Measurement—Not Money—Is the Key to PPC
Time and money—two things we all would like more of. They also are two key ingredients lacking from most pay-per-click (PPC) SEM programs, according to a recent study conducted by consultancies the e-tailing group and NetElixir. The 1st Annual E-tailer PPC Stress Study found that when asked about the one thing their organization could do to improve PPC management, respondents were vocal about their desire for “more robust management,” citing such needs as “more people and more time to manage campaigns,” “more resources in place to manage in more depth,” “more time … for strategy and development of campaigns,” and the ability to “dedicate a full-time resource to understanding about PPC.” But PPC programs can be successful with the smallest staffs and the most limited budgets if you have taken the time to set up clear measurement objectives and parameters, stresses Udayan Bose, founder and CEO of NetElixir.

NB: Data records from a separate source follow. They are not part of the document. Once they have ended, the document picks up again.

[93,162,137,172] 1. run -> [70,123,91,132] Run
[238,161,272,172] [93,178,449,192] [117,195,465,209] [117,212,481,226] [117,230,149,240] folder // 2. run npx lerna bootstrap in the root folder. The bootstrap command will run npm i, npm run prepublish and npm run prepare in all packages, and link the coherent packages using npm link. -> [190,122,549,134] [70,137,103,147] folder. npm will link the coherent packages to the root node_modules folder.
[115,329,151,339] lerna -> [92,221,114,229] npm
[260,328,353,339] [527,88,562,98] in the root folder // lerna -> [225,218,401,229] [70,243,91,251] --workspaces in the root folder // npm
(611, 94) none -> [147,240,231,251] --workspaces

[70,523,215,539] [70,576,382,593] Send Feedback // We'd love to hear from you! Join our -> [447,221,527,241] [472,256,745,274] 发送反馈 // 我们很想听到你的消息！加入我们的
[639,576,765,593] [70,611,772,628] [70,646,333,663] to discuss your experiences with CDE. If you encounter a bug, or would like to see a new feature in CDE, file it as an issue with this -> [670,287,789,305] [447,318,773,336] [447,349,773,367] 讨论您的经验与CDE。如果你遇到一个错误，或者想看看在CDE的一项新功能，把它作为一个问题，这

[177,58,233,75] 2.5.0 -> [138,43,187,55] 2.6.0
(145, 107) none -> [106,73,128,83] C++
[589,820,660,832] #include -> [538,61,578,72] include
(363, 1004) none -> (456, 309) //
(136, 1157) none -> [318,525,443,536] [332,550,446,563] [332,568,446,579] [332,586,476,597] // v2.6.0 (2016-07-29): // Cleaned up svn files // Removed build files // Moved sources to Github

“The most important thing any marketer can do is ensure that she has a very clear performance measurement program set in place. It can be a very basic tool like Google Analytics, or a more evolved one like Omniture, but whatever is being done has to be measured,” says Bose.
“Online advertising needs to be managed every second … especially when you are in very competitive categories, like online retail, financial services or travel. But obviously that doesn’t make sense economically.” Instead, Bose suggests marketers make the most of even very small PPC budgets by moving slowly and measuring carefully along the way to determine the amount of program management that will deliver the best ROI.
“It takes about three to six months to determine what the best combination will be,” advises Bose. “Start slow, make an individual responsible for measurement, and watch how much you are spending and what you are getting—that can be revenue, number of units, average order, whatever you want to measure. When you find that the revenue allows you to break even, you know you are on the right track.”